Lead ingestion from ammunition in wildlife populations: ECHA’s data are highly biased. Is this intentional or unprofessional?

Since a long time all4shooters.com is reporting about the political process of the planned EU-wide ban of lead in ammunition. The EU Commission has assigned ECHA (European Chemicals Agency) to evaluate the situation and to work out a draft for the subsequent political decisions. This process is ongoing in several steps and public consultations. all4shooters.com already reported about the ban of lead. Step by step it turns out, that most arguments of ECHA are not well balanced and some of the proposals are pretty unfair and inappropriate. Fact is: Lead in ammunition cannot easily be replaced and the effects of a ban of lead in ammunition is a big problem for animal welfare, performance of sport ammunition and economy, because of a lack of alternatives. And also the desired positive effects on environment and humans are unclear because of new problems with alternative materials for bullets and gun-shot. 

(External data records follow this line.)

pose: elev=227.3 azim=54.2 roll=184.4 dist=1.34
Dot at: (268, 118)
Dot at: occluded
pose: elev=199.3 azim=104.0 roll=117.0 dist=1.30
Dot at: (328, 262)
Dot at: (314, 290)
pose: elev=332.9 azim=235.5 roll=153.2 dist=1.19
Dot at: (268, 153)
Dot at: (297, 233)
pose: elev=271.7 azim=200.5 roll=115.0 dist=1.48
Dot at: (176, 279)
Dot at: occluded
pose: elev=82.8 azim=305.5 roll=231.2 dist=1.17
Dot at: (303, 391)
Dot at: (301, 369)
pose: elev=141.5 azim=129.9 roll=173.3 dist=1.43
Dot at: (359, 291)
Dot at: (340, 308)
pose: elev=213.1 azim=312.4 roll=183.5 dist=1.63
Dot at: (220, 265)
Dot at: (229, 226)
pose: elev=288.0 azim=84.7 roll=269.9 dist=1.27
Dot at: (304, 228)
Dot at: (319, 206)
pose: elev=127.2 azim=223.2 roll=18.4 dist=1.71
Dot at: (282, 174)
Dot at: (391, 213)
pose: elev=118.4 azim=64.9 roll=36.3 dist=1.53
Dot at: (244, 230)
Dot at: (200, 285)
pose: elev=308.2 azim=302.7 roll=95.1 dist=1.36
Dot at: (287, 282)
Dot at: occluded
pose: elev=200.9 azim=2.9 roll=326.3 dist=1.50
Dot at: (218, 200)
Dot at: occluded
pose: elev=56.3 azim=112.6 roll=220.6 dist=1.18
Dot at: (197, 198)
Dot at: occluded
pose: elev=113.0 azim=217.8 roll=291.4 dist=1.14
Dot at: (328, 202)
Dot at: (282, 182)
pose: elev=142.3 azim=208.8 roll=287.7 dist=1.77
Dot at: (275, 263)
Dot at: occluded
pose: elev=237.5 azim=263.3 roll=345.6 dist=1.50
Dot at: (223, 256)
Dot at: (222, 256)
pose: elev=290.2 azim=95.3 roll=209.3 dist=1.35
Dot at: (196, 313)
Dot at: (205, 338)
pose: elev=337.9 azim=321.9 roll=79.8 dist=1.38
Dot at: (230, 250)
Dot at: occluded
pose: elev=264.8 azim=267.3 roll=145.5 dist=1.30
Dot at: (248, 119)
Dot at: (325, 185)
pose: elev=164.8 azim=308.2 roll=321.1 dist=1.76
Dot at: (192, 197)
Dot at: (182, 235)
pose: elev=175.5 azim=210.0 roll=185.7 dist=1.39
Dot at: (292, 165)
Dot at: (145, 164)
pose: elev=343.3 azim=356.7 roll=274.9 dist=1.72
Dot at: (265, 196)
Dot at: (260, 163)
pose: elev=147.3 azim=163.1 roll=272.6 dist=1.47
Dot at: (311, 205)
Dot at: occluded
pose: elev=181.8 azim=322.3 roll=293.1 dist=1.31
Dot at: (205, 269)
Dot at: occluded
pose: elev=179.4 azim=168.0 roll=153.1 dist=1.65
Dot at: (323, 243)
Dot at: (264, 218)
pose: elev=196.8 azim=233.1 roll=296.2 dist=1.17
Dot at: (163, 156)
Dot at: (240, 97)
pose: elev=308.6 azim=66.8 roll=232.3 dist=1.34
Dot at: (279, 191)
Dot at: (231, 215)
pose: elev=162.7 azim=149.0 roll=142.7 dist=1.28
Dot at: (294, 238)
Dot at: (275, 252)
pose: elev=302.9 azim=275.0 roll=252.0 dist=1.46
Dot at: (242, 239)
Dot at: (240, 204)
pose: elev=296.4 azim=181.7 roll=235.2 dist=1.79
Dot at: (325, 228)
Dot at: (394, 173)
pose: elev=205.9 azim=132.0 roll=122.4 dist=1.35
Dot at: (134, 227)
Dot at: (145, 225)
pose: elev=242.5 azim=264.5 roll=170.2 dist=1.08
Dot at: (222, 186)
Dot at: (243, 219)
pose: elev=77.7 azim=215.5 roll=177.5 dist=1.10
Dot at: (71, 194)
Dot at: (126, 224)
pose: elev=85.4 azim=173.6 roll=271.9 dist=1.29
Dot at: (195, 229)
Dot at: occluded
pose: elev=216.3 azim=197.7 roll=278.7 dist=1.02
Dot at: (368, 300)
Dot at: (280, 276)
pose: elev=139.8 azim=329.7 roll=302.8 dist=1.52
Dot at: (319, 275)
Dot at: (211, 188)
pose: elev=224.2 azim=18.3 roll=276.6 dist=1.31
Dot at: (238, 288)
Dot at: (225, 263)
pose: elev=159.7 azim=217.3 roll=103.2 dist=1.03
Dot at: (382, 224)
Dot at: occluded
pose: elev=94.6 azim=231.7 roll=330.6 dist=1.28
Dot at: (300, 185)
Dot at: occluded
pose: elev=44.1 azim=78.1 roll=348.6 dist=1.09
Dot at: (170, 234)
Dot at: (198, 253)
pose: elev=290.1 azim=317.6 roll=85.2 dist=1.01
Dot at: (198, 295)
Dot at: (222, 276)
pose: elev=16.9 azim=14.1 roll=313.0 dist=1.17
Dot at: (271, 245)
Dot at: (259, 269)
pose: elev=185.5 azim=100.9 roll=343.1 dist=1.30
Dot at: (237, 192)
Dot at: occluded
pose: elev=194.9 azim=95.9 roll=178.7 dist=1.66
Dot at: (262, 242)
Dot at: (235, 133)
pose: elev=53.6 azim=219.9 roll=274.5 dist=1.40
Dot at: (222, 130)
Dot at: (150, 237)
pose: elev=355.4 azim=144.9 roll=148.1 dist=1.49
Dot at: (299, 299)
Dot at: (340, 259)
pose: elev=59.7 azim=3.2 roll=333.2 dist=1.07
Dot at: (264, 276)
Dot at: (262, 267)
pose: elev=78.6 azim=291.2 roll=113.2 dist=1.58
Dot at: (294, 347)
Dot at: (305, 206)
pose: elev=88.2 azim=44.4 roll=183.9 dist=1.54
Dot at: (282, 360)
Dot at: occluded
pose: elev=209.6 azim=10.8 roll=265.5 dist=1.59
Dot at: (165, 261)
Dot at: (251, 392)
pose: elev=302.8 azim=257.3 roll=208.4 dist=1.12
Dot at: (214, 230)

The scientific study published by PLOS ONE Journal on August 29, 2022 demonstrates how current estimates of terrestrial bird losses across Europe from ingestion of lead ammunition, which have also been used by ECHA to draft its restriction proposal on lead ammunition, are based once again on uncertain or generic assumptions, basically showing how the methodology behind most of the current literature is not efficient and leads to flawed outcomes. 

The study is peer-reviewed, hence, very robust in its scientific rigor. 

What’s wrong with ECHA’s assumption in respect to “poisonous effects” of lead in ammunition? 

  1. ECHA assumes that population sizes are decreased by the additional annual mortality, however, ECHA did not have a quantitative or qualitative estimate of the percentage of terrestrial carnivorous birds with lead poisoning. 
  2. Instead, ECHA developed a highly uncertain estimate of 1% decrease in terrestrial game birds from lead shot ingestion (5 times higher than the estimates by ARCADIS). 
  3. The data supporting the estimate are mostly from the UK and ECHA has mixed different statistics that are not comparable. 
  4. Although specifically focused on population decreases from lead poisoning in Europe, the study will be of benefit to hunting, shooting, and sector interests around the world, as it builds a model that can be replicated in all national and regional contexts, dismissing the methods and thus the results of the anti-hunting and anti-lead counterparts.

This is just a summary. All details are explained in the scientific study published on PLOS ONE (link above). We all hope that the current Public Consultations of ECHA will give all stakeholders a fair chance to be heard and prevent all EU member states from the total ban of lead in ammunition.